Work order ::
Copy nothing from the entries below except the lines from the one containing "files: 1,006,572" through the one containing "STRUCTURE OF IIP PATENT DATABASE", and copy those exactly.

Supplied data ::
==============================

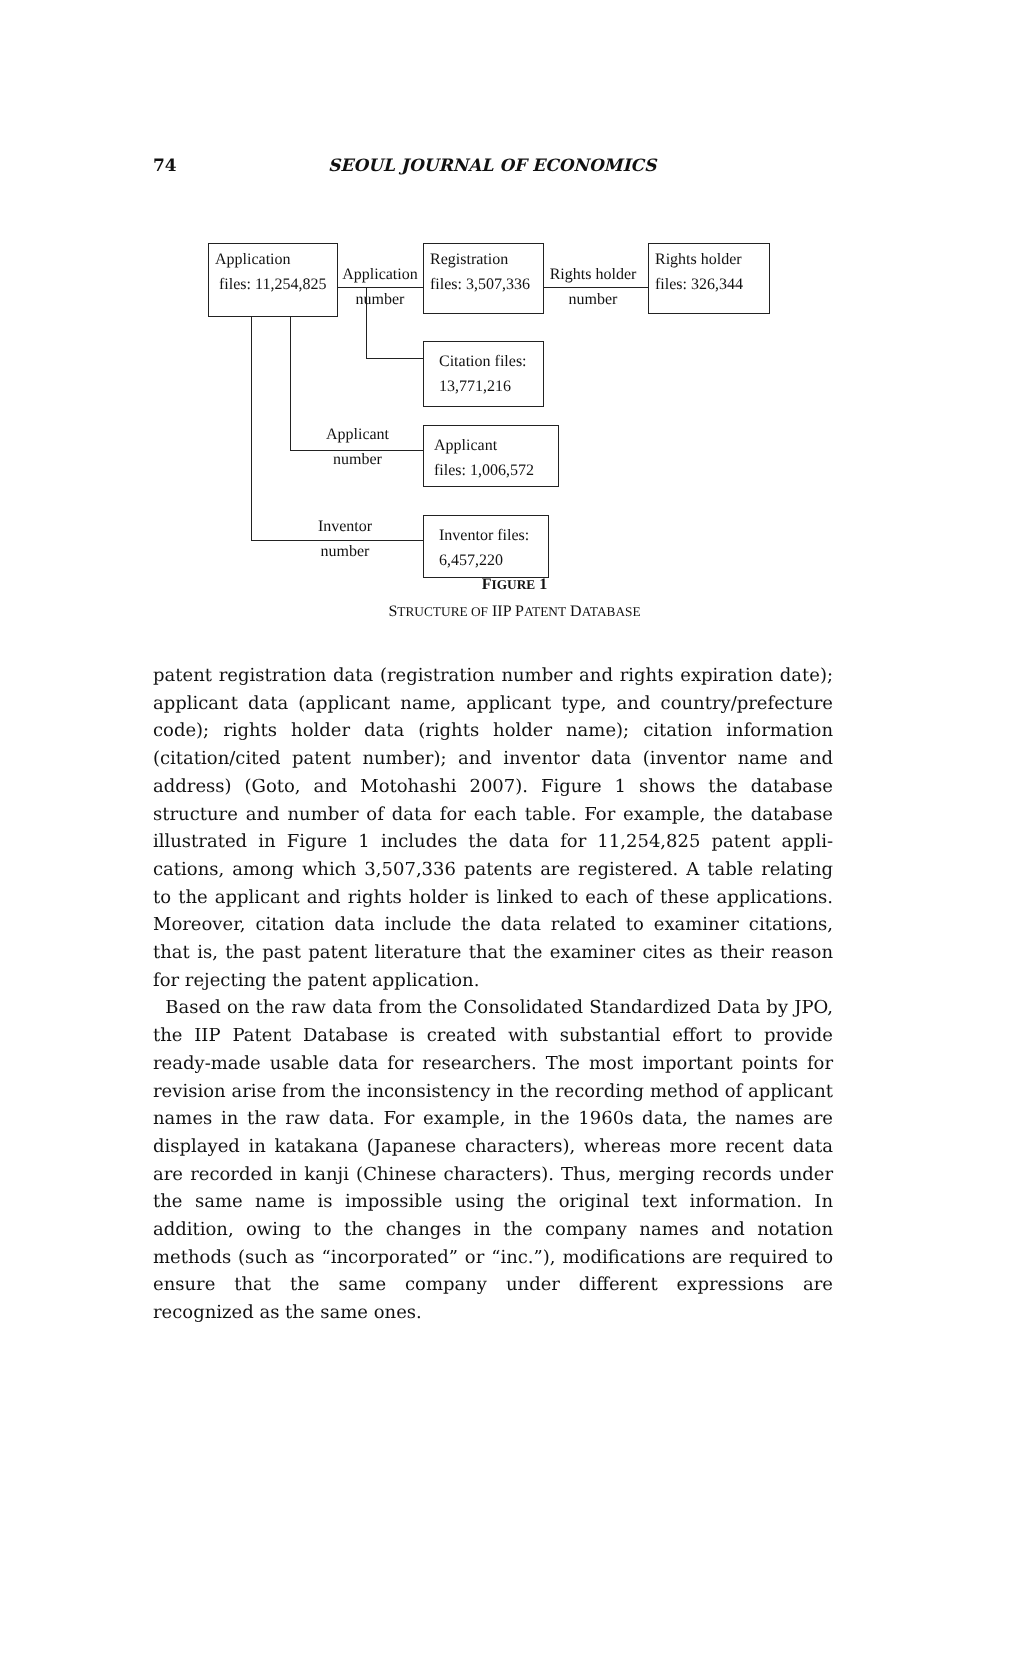74 SEOUL JOURNAL OF ECONOMICS
Application
files: 11,254,825
Registration
files: 3,507,336
Rights holder
files: 326,344
Citation files:
13,771,216
Applicant
files: 1,006,572
Inventor files:
6,457,220
Application
number
Rights holder
number
Applicant
number
Inventor
number
FIGURE 1
STRUCTURE OF IIP PATENT DATABASE
patent registration data (registration number and rights expiration date); applicant data (applicant name, applicant type, and country/prefecture code); rights holder data (rights holder name); citation information (citation/cited patent number); and inventor data (inventor name and address) (Goto, and Motohashi 2007). Figure 1 shows the database structure and number of data for each table. For example, the database illustrated in Figure 1 includes the data for 11,254,825 patent appli­cations, among which 3,507,336 patents are registered. A table relating to the applicant and rights holder is linked to each of these applica­tions. Moreover, citation data include the data related to examiner cita­tions, that is, the past patent literature that the examiner cites as their reason for rejecting the patent application.
Based on the raw data from the Consolidated Standardized Data by JPO, the IIP Patent Database is created with substantial effort to provide ready-made usable data for researchers. The most important points for revision arise from the inconsistency in the recording method of ap­plicant names in the raw data. For example, in the 1960s data, the names are displayed in katakana (Japanese characters), whereas more recent data are recorded in kanji (Chinese characters). Thus, merging records under the same name is impossible using the original text information. In addition, owing to the changes in the company names and notation methods (such as “incorporated” or “inc.”), modifications are required to ensure that the same company under different expres­sions are recognized as the same ones.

==============================

Task response ::
files: 1,006,572
Inventor files:
6,457,220
Application
number
Rights holder
number
Applicant
number
Inventor
number
FIGURE 1
STRUCTURE OF IIP PATENT DATABASE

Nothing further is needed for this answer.